-- Extract to read follows --

Twotome Thu 02-May-19 18:00:01

My DS is in reception and I wouldn’t find this appropriate either. 4 and 5 year olds do not need to know about sex. And if the words were written together then I think that is worrying.

MiniMum97 Thu 02-May-19 18:01:18

@BroomstickOfLove 😂😂😂😂😂

Heynonnynonny14 Thu 02-May-19 18:04:16


Glad I was not the only one with this initial response. Happy to take a step back for a better perspective.

OP’s posts: |
Stompythedinosaur Thu 02-May-19 18:55:39

I think giggling about the word bum is pretty standard for reception. Possibly a bit surprising to be writing rude words on their schoolwork.

My kids certainly knew what sex was at that age though. I don't consider that particularly worrying or to have ruined their innocence.

ShawshanksRedemption Thu 02-May-19 20:29:33

Bum wouldn't be an issue, sex would be. I would raise it with my safeguarding leader at school, just so a record could be kept in case anything else came to light in the future. Of course we can all just assume it's silliness, but equally we don't actually know that. There may be background for these kids to be taken into consideration here, and overall the writing of the word sex may be a small indication that something else is going on.

-- Extract to read concluded --

* _Work item A_:
Say whether each statement agrees with the forum thread about the reception pupils' writing, answering yes or no and quoting the deciding words: (i) Twotome's son is in reception; (ii) Stompythedinosaur's children did not know what sex was at that age; (iii) ShawshanksRedemption would raise the matter with the school's safeguarding leader.
* _Work item B_:
Pick up the forum thread about the reception pupils' writing and continue it from its last post.
The lines that come next are separate material, unrelated to the forum thread above.

-- The data follows --

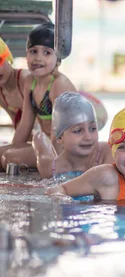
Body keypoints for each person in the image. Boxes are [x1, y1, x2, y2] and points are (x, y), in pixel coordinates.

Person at [1, 23, 77, 169]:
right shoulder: (30, 82)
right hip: (47, 145)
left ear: (58, 59)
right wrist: (14, 147)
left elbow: (60, 132)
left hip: (66, 150)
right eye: (33, 51)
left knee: (9, 159)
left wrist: (53, 164)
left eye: (47, 52)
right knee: (5, 155)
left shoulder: (58, 84)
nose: (38, 58)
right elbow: (25, 124)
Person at [33, 92, 112, 179]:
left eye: (92, 129)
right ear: (59, 137)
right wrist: (39, 141)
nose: (88, 137)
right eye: (78, 131)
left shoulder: (106, 153)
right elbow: (41, 147)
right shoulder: (50, 169)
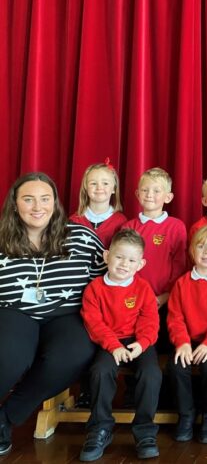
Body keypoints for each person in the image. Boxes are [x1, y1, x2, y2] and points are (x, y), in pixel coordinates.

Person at [0, 172, 105, 456]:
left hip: (67, 315)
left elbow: (105, 281)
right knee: (9, 355)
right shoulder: (1, 240)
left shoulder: (81, 237)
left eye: (45, 199)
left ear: (55, 203)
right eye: (29, 199)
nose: (38, 207)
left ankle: (6, 418)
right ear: (14, 204)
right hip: (13, 313)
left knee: (72, 353)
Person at [79, 229, 161, 461]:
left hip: (138, 342)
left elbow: (149, 320)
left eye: (132, 260)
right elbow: (94, 323)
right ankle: (100, 428)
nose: (124, 264)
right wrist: (114, 346)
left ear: (141, 264)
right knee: (100, 371)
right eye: (119, 257)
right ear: (106, 256)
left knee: (151, 374)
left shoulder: (143, 288)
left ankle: (144, 431)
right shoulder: (95, 288)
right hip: (109, 342)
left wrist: (142, 344)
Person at [167, 225, 207, 444]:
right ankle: (186, 415)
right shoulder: (182, 283)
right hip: (188, 341)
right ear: (191, 251)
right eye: (201, 247)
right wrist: (183, 343)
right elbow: (175, 318)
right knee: (177, 365)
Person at [123, 167, 187, 351]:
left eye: (157, 191)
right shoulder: (128, 227)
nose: (150, 194)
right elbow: (123, 267)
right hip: (135, 301)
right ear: (137, 194)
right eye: (145, 190)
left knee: (164, 347)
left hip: (165, 301)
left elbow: (179, 266)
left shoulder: (176, 227)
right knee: (137, 346)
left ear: (168, 197)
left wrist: (165, 297)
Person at [70, 159, 127, 248]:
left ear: (113, 189)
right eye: (93, 183)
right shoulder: (73, 221)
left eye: (105, 183)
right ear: (85, 188)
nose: (99, 187)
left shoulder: (121, 222)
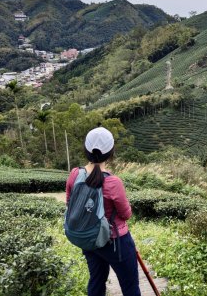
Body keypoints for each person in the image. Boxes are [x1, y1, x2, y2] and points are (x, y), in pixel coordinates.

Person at [65, 127, 141, 296]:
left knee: (96, 282)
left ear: (86, 150)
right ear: (110, 152)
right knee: (130, 287)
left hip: (89, 240)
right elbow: (126, 214)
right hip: (115, 242)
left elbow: (70, 204)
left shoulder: (75, 174)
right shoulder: (113, 182)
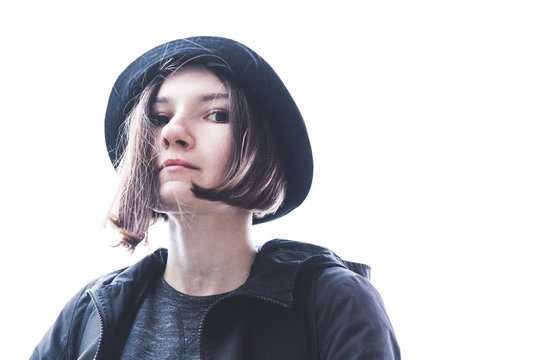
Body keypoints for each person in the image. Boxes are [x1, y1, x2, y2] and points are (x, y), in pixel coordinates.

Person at [30, 36, 400, 359]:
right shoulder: (88, 314)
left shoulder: (333, 304)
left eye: (217, 114)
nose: (174, 131)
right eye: (159, 117)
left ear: (258, 148)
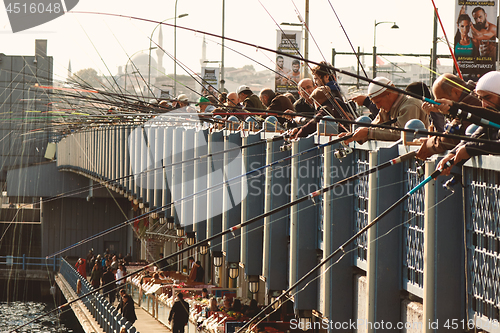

-- The data concluded --

* _Task output A_:
(i) Yes: "My DS is in reception"
(ii) No: "My kids certainly knew what sex was at that age though."
(iii) Yes: "I would raise it with my safeguarding leader at school"

* _Task output B_:
Heynonnynonny14 Thu 02-May-19 20:47:44

I really don't think i am a prude. I really believe timely and appropriate sex ed is fantastic. I still feel uncomfortable with the situation.

For those who say it won't have taken away their innocence, please elaborate. Do you feel children are innocent? What constitues their innocence and what would make it feel sullied to you?

I feel like I am perhaps like a pearl clutching old lady! I assure you I am not ut open to hear other opinions.

OP’s posts: |
drspouse Thu 02-May-19 20:51:38

My DCs (in theory, they probably thought "boring" and forgot all about it) know what the sex act is/is for but would be unlikely to know what it's called beyond "how a man and a lady make a baby"
I would be more likely to tell them "everyone has a sex and that means whether you are a boy or a girl" but I haven't.

Passthecherrycoke Thu 02-May-19 20:55:32

I’m really impressed that reception children can write either of those words! And spell them

SoyDora Thu 02-May-19 20:57:04

My 5 year old knows what sex is, in the context of it making a baby (I had a baby in January). I used an age appropriate book and explanations. How can simple biological facts take away a child’s innocence?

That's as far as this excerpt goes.